Dendrobium orchids to grow
Dendrobiums are some of the most beautiful orchids you can grow – here are our recommendations.
There are over 1000 types of dendrobium, also known as bamboo orchid.
They come in a range of sizes, from a few centimetres to around 1m high. Their flowers generally appear between February and June. The blooms can be tiny or large, in almost every colour imaginable, and can last for up to six weeks. Dendrobiums reproduce by forming baby plantlets, called keikis.
Dendrobiums make excellent houseplants. Most, such as Dendrobium nobile and D. speciosum, require cooler growing conditions and a less humid environment than the popular moth orchid, Phalaenopsis – 16°C-18°C is ideal. Grow in a bright spot and shield from direct sunlight. Water when the growing medium is becoming dry.
In autumn, reduce watering and move plants to a bright windowsill or porch, where they can remain cool and dry until spring. When temperatures increase in spring and flower buds begin to appear, water regularly and bring the plant indoors to a cool, bright spot.
More on growing orchids:
Here are five beautiful dendrobiums to grow.
Dendrobium 'Sweet Memory'
Dendrobium 'Sweet Memory' bears masses of pure white flowers with ruffled petals and a green centre, in contrast with dark green foliage.
Dendrobium 'Starburst Firebird'
Dendrobium 'Stardust Firebird' is a compact orchid, bearing brilliant orange flowers with a flat, crimson-striped lip, from April to May.
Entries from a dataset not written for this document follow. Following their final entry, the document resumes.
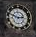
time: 2:48
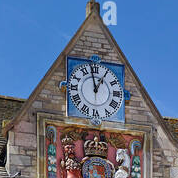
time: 12:58
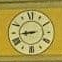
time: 8:44
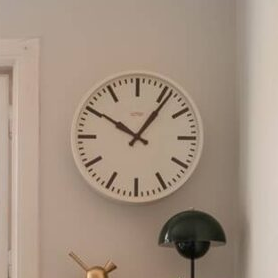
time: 10:06
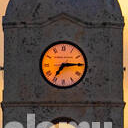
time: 7:14
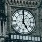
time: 5:00
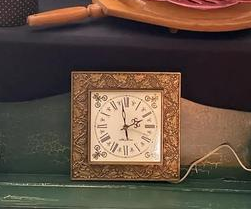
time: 1:58
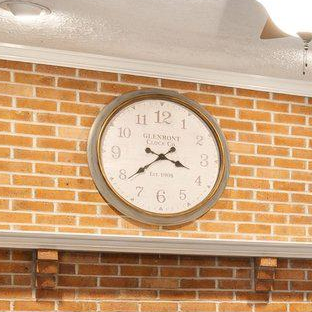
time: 3:38
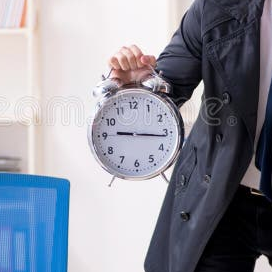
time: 9:16
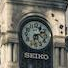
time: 6:11
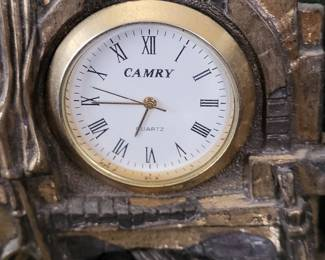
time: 6:44
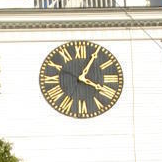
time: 4:04
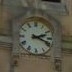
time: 2:18
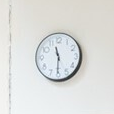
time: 11:30
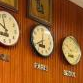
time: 8:01
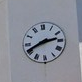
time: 2:40
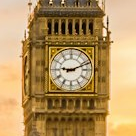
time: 9:11
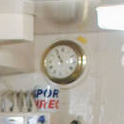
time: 10:55
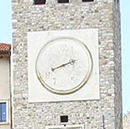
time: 8:11
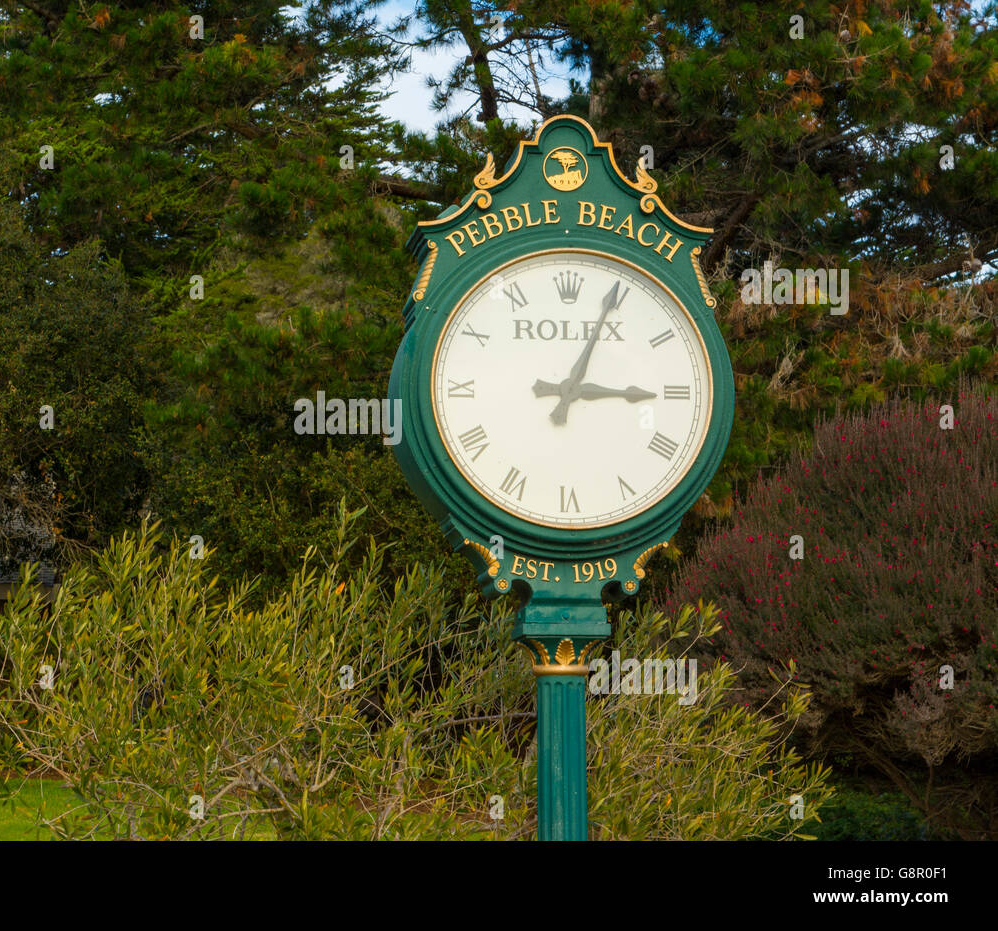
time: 3:04
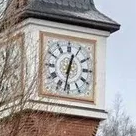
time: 12:31
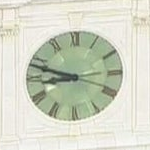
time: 8:48
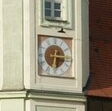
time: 6:15
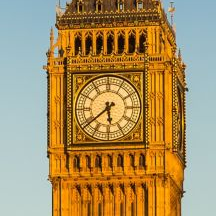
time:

Dendrobium nobile 'Comet King'
Dendrobium 'Comet King' bears hot pink flowers with a white and yellow centre, once a year, between January and June. It hails from south east Asia.
Dendrobium phalaenopsis 'Thailand Black'
Dendrobium phalaenopsis 'Thailand Black' is a hybrid with lovely magenta flowers. It forms lots of buds that will flower for up to two months, often between August and October.
Dendrobium thyrsiflorum grows on trees in southeast Asian mountain forests, from the Himalayas to Vietnam. It produces beautiful, fragragant white flowers with golden yellow centres once a year from each flowering stem, usually from late winter to spring. Water well in summer, sparingly during the cooler months.
Spotted a keiki?Leave it attached to the mother until it has produced some new leaves at least a few inches big and has started to produce roots. You can then remove it from the mother and pot in up. While it establishes, give it a hand by regularly misting it.